Der geplante Umzug des TSV 1865 Dachau von seinem beengten Gelände an der Jahnstraße auf die östliche Seite der Theodor-Heuss-Straße beschäftigt die Stadträte intensiv, wirft das Vorhaben doch eine Menge Fragen auf. Immerhin sind im städtischen Haushalt 2014 und der Finanzplanung bis 2016 insgesamt 15 Millionen Euro vorgesehen, mit denen die Kommune den Umzug fördern soll, ohne dass die Stadträte bisher Details der Planungen kennen. Die Fördersumme soll durch den Verkauf des Sportgeländes aufgebracht werden, das einst der aufgelöste SSV Dachau-Ost genutzt hatte.

Einen ganzen Fragenkatalog zu dem Themenkomplex hatte Grünen-Fraktionschef Thomas Kreß vor gut vier Wochen an die Stadtverwaltung geschickt, in dem er Auskunft über Details der Umsiedlung verlangte. Über das Ergebnis, das er nun erhalten hat, ist er enttäuscht: "Die Antworten fallen schon recht dünn aus. Hier wären bessere Antworten möglich gewesen, aber anscheinend will man gar nicht wirklich informieren, da doch die Mehrheiten vorhanden sind."
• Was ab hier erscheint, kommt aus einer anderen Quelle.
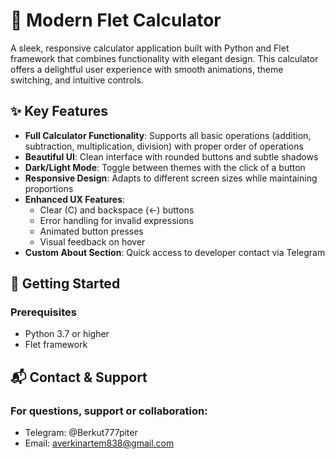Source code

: # 🧮 Modern Flet Calculator

A sleek, responsive calculator application built with Python and Flet framework that combines functionality with elegant design. This calculator offers a delightful user experience with smooth animations, theme switching, and intuitive controls.

## ✨ Key Features

- **Full Calculator Functionality**: Supports all basic operations (addition, subtraction, multiplication, division) with proper order of operations
- **Beautiful UI**: Clean interface with rounded buttons and subtle shadows
- **Dark/Light Mode**: Toggle between themes with the click of a button
- **Responsive Design**: Adapts to different screen sizes while maintaining proportions
- **Enhanced UX Features**:
  - Clear (C) and backspace (←) buttons
  - Error handling for invalid expressions
  - Animated button presses
  - Visual feedback on hover
- **Custom About Section**: Quick access to developer contact via Telegram

## 🚀 Getting Started

### Prerequisites
- Python 3.7 or higher
- Flet framework

## 📬 Contact & Support

### For questions, support or collaboration:

- Telegram: @Berkut777piter
- Email: averkinartem838@gmail.com
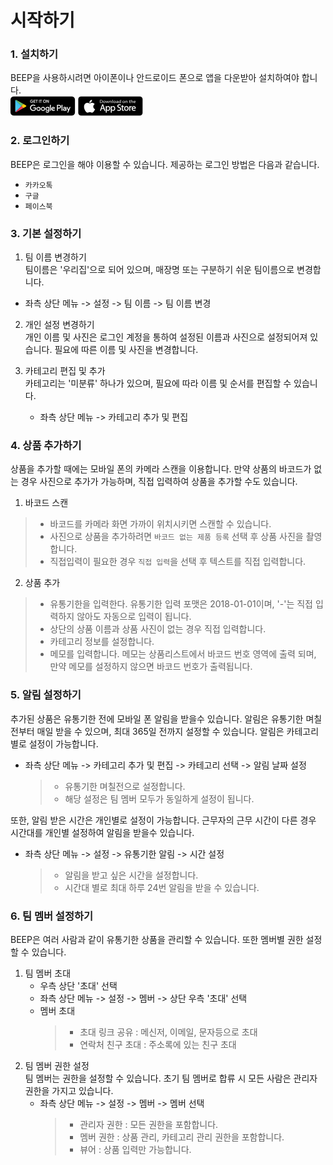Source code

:# 시작하기 

### 1. 설치하기
BEEP을 사용하시려면 아이폰이나 안드로이드 폰으로 앱을 다운받아 설치하여야 합니다.<br/>
[![github pages](_images/googleplay.png)](http://play.google.com/store/apps/details?id=com.bgpworks.beep)
[![github pages](_images/appstore.png)](http://itunes.apple.com/app/1242739153)

### 2. 로그인하기
BEEP은 로그인을 해야 이용할 수 있습니다. 제공하는 로그인 방법은 다음과 같습니다.
- `카카오톡`
- `구글`
- `페이스북`

### 3. 기본 설정하기
 1. 팀 이름 변경하기<br/>
     팀이름은 '우리집'으로 되어 있으며, 매장명 또는 구분하기 쉬운 팀이름으로 변경합니다.
   - 좌측 상단 메뉴 -> 설정 -> 팀 이름 -> 팀 이름 변경
   
 2. 개인 설정 변경하기<br/>
     개인 이름 및 사진은 로그인 계정을 통하여 설정된 이름과 사진으로 설정되어져 있습니다. 필요에 따른 이름 및 사진을 변경합니다.
 
 3. 카테고리 편집 및 추가<br/>
    카테고리는 '미분류' 하나가 있으며, 필요에 따라 이름 및 순서를 편집할 수 있습니다.
    - 좌측 상단 메뉴 -> 카테고리 추가 및 편집 


### 4. 상품 추가하기
상품을 추가할 때에는 모바일 폰의 카메라 스캔을 이용합니다.
만약 상품의 바코드가 없는 경우 사진으로 추가가 가능하며, 직접 입력하여 상품을 추가할 수도 있습니다.
1. 바코드 스캔 
  > * 바코드를 카메라 화면 가까이 위치시키면 스캔할 수 있습니다.
  > * 사진으로 상품을 추가하려면 `바코드 없는 제품 등록` 선택 후 상품 사진을 촬영합니다.
  > * 직접입력이 필요한 경우 `직접 입력`을 선택 후 텍스트를 직접 입력합니다. 
2.  상품 추가
  > * 유통기한을 입력한다. 유통기한 입력 포맷은 2018-01-01이며, '-'는 직접 입력하지 않아도 자동으로 입력이 됩니다.
  > * 상단의 상품 이름과 상품 사진이 없는 경우 직접 입력합니다.
  > * 카테고리 정보를 설정합니다.
  > * 메모를 입력합니다. 메모는 상품리스트에서 바코드 번호 영역에 출력 되며, 만약 메모를 설정하지 않으면 바코드 번호가 출력됩니다. 

### 5. 알림 설정하기
추가된 상품은 유통기한 전에 모바일 폰 알림을 받을수 있습니다. 알림은 유통기한 며칠전부터 매일 받을 수 있으며, 최대 365일 전까지 설정할 수 있습니다. 알림은 카테고리별로 설정이 가능합니다.
 - 좌측 상단 메뉴 -> 카테고리 추가 및 편집 -> 카테고리 선택 -> 알림 날짜 설정
   > * 유통기한 며칠전으로 설정합니다.
   > * 해당 설정은 팀 멤버 모두가 동일하게 설정이 됩니다.

또한, 알림 받은 시간은 개인별로 설정이 가능합니다. 근무자의 근무 시간이 다른 경우 시간대를 개인별 설정하여 알림을 받을수 있습니다.
 - 좌측 상단 메뉴 -> 설정 -> 유통기한 알림 -> 시간 설정
   > * 알림을 받고 싶은 시간을 설정합니다.
   > * 시간대 별로 최대 하루 24번 알림을 받을 수 있습니다.

### 6. 팀 멤버 설정하기
BEEP은 여러 사람과 같이 유통기한 상품을 관리할 수 있습니다. 또한 멤버별 권한 설정할 수 있습니다.
 1. 팀 멤버 초대<br/>
    - 우측 상단 '초대' 선택
    - 좌측 상단 메뉴 -> 설정 -> 멤버 -> 상단 우측 '초대' 선택
    - 멤버 초대
      > * 초대 링크 공유 : 메신저, 이메일, 문자등으로 초대
      > * 연락처 친구 초대 : 주소록에 있는 친구 초대
 2. 팀 멤버 권한 설정<br/>
     팀 멤버는 권한을 설정할 수 있습니다. 초기 팀 멤버로 합류 시 모든 사람은 관리자 권한을 가지고 있습니다.
    - 좌측 상단 메뉴 -> 설정 -> 멤버 -> 멤버 선택
      > * 관리자 권한 : 모든 권한을 포함합니다.
      > * 멤버 권한 : 상품 관리, 카테고리 관리 권한을 포함합니다.
      > * 뷰어 : 상품 입력만 가능합니다.

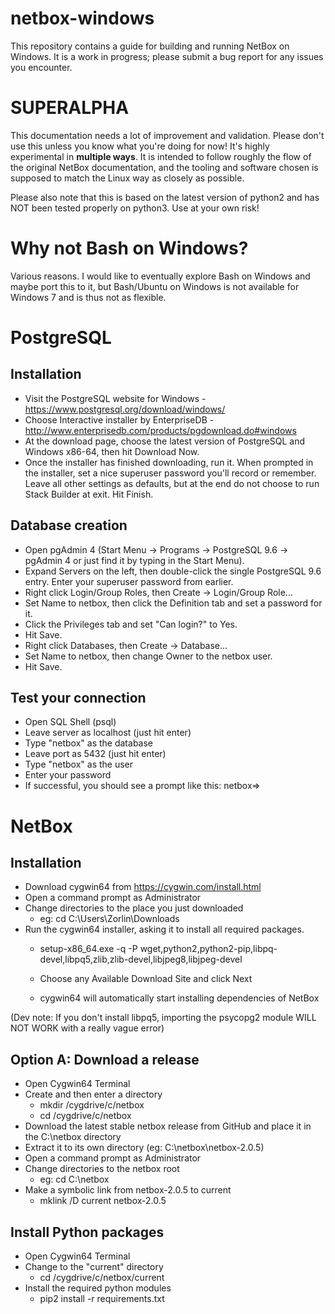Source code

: # netbox-windows
This repository contains a guide for building and running NetBox on Windows. It is a work in progress; please submit a bug report for any issues you encounter.

# SUPERALPHA
This documentation needs a lot of improvement and validation. Please don't use this unless you know what you're doing for now! It's highly experimental in **multiple ways**. It is intended to follow roughly the flow of the original NetBox documentation, and the tooling and software chosen is supposed to match the Linux way as closely as possible.

Please also note that this is based on the latest version of python2 and has NOT been tested properly on python3. Use at your own risk!

# Why not Bash on Windows?
Various reasons. I would like to eventually explore Bash on Windows and maybe port this to it, but Bash/Ubuntu on Windows is not available for Windows 7 and is thus not as flexible.

# PostgreSQL
## Installation
* Visit the PostgreSQL website for Windows - https://www.postgresql.org/download/windows/
* Choose Interactive installer by EnterpriseDB - http://www.enterprisedb.com/products/pgdownload.do#windows
* At the download page, choose the latest version of PostgreSQL and Windows x86-64, then hit Download Now.
* Once the installer has finished downloading, run it. When prompted in the installer, set a nice superuser password you'll record or remember. Leave all other settings as defaults, but at the end do not choose to run Stack Builder at exit. Hit Finish.

## Database creation
* Open pgAdmin 4 (Start Menu -> Programs -> PostgreSQL 9.6 -> pgAdmin 4 or just find it by typing in the Start Menu).
* Expand Servers on the left, then double-click the single PostgreSQL 9.6 entry. Enter your superuser password from earlier.
* Right click Login/Group Roles, then Create -> Login/Group Role...
* Set Name to netbox, then click the Definition tab and set a password for it.
* Click the Privileges tab and set "Can login?" to Yes.
* Hit Save.
* Right click Databases, then Create -> Database...
* Set Name to netbox, then change Owner to the netbox user.
* Hit Save.

## Test your connection
* Open SQL Shell (psql)
* Leave server as localhost (just hit enter)
* Type "netbox" as the database
* Leave port as 5432 (just hit enter)
* Type "netbox" as the user
* Enter your password
* If successful, you should see a prompt like this:
netbox=>

# NetBox
## Installation
* Download cygwin64 from https://cygwin.com/install.html
* Open a command prompt as Administrator
* Change directories to the place you just downloaded
  * eg: cd C:\Users\Zorlin\Downloads
* Run the cygwin64 installer, asking it to install all required packages.
  * setup-x86_64.exe -q -P wget,python2,python2-pip,libpq-devel,libpq5,zlib,zlib-devel,libjpeg8,libjpeg-devel

  * Choose any Available Download Site and click Next
  * cygwin64 will automatically start installing dependencies of NetBox

(Dev note: If you don't install libpq5, importing the psycopg2 module WILL NOT WORK with a really vague error)
## Option A: Download a release
* Open Cygwin64 Terminal
* Create and then enter a directory
  * mkdir /cygdrive/c/netbox
  * cd /cygdrive/c/netbox
* Download the latest stable netbox release from GitHub and place it in the C:\netbox directory
* Extract it to its own directory (eg: C:\netbox\netbox-2.0.5)
* Open a command prompt as Administrator
* Change directories to the netbox root
  * eg: cd C:\netbox
* Make a symbolic link from netbox-2.0.5 to current
  * mklink /D current netbox-2.0.5

## Install Python packages
* Open Cygwin64 Terminal
* Change to the "current" directory
  * cd /cygdrive/c/netbox/current
* Install the required python modules
  * pip2 install -r requirements.txt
Konkrete Zahlen bekommt Kreß immerhin auf seine beiden ersten Fragen, in denen er nach der Größe der Flächen des TSV 1865 an der Jahnstraße und des ehemaligen SSV an der Alten Römerstraße fragt. Das Stammgelände des TSV hat eine Fläche von 37 100 Quadratmetern, das Areal in Dachau-Ost umfasst sogar 67 200 Quadratmeter. Doch unzufrieden ist der Grünen-Fraktionssprecher mit der Antwort, ob auf dem Gelände des SSV Altlasten bekannt oder zumindest vermutet werden: Verdachtsflächen seien derzeit nur im Bereich der Parkplätze vorhanden, teilte ihm die Stadtverwaltung mit. Weil jedoch nördlich und westlich der Sportplätze ebenfalls Altlasten vermutet werden, "könnte im Falle einer Nutzungsänderung eventuell die Einholung eines Bodengutachtens sinnvoll sein", heißt es weiter. Für Kreß heißt das, "es kann sich schon noch was finden".
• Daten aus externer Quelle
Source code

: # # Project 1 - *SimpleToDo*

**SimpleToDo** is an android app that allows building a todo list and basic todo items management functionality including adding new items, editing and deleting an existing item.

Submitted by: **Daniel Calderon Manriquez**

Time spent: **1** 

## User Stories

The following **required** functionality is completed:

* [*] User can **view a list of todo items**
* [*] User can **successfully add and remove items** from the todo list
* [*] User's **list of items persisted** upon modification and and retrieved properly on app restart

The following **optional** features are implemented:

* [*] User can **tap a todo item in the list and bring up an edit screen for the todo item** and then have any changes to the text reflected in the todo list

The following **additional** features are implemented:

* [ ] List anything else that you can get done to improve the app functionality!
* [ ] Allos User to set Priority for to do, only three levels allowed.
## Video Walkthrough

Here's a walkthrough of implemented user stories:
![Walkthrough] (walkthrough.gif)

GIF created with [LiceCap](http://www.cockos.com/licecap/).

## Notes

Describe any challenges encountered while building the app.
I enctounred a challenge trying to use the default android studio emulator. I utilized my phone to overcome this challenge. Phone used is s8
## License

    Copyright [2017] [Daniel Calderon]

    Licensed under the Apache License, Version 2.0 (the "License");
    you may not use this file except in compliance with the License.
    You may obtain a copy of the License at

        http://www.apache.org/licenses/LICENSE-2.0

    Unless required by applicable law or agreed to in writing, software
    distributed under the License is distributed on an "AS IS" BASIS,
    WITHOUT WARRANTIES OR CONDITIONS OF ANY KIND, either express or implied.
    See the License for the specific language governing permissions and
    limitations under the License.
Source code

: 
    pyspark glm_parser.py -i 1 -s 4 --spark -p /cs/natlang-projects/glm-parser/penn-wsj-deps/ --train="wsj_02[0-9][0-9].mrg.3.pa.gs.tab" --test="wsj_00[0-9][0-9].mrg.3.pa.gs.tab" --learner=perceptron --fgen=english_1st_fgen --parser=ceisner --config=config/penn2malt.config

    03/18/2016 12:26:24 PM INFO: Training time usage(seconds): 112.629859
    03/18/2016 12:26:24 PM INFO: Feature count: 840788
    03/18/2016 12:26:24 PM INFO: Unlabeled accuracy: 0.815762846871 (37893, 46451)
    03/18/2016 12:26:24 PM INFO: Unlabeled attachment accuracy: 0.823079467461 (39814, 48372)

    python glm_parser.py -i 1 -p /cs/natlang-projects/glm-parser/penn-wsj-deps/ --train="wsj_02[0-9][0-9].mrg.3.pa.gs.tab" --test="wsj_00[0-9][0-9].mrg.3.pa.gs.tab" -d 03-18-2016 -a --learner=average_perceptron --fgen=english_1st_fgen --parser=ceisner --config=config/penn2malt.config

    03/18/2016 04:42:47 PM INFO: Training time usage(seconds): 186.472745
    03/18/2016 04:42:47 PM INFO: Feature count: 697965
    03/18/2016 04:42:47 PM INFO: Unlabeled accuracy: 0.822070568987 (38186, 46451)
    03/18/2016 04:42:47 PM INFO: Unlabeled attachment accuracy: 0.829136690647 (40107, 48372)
Was mit der Taekwondo-Halle, der Tennishalle und der Gaststätte "Zum Römer", die auf dem Areal in Dachau stehen, geplant ist, wüsste Kreß auch gerne. "Die Gebäude stehen auf Grundstücken, deren Veräußerung grundsätzlich möglich ist", lässt das Bauamt den Grünen-Stadtrat wissen. "Das ist keine Antwort auf meine Frage, was im Rahmen der Umsiedlung geplant ist, außer es wird bei Bedarf verkauft und abgerissen."
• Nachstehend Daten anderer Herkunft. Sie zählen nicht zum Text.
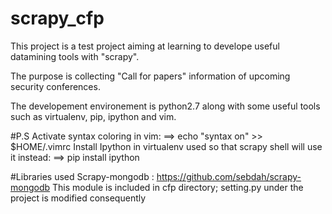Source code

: scrapy_cfp
==========
This project is a test project aiming at learning to develope useful datamining tools with "scrapy".

The purpose is collecting "Call for papers" information of upcoming security conferences.

The developement environement is python2.7 along with some useful tools such as virtualenv, pip, ipython and vim.

#P.S
Activate syntax coloring in vim:
==> echo "syntax on" >> $HOME/.vimrc
Install Ipython in virtualenv used so that scrapy shell will use it instead:
==> pip install ipython

#Libraries used
Scrapy-mongodb : https://github.com/sebdah/scrapy-mongodb
This module is included in cfp directory; setting.py under the project is modified consequently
Ebenfalls unzufrieden ist er mit der Antwort auf die Frage, wann ein Lärmgutachten bezüglich der Belastungen durch die Jahnhalle erstellt worden sei und wo es vorliege. Die Stadtverwaltung habe darüber keine Informationen, Ansprechpartner sei der Eigentümer, also der Sportverein 1865 Dachau. Für Kreß ist das "eine sonderbare Nichtantwort". Schließlich betonten Oberbürgermeister Peter Bürgel (CSU) und das Bauamt stets, "dass aus Lärmemissionsgründen kein Neubau der Jahnhalle möglich ist". Befremdet ist Kreß von der stets gleich lautenden Antwort auf Fragen nach den Grundstückskäufen für das neue Sportgelände. Ansprechpartner sei der TSV Dachau 1865. Für den Grünen-Fraktionschef heißt das: "Wir wollen nichts sagen."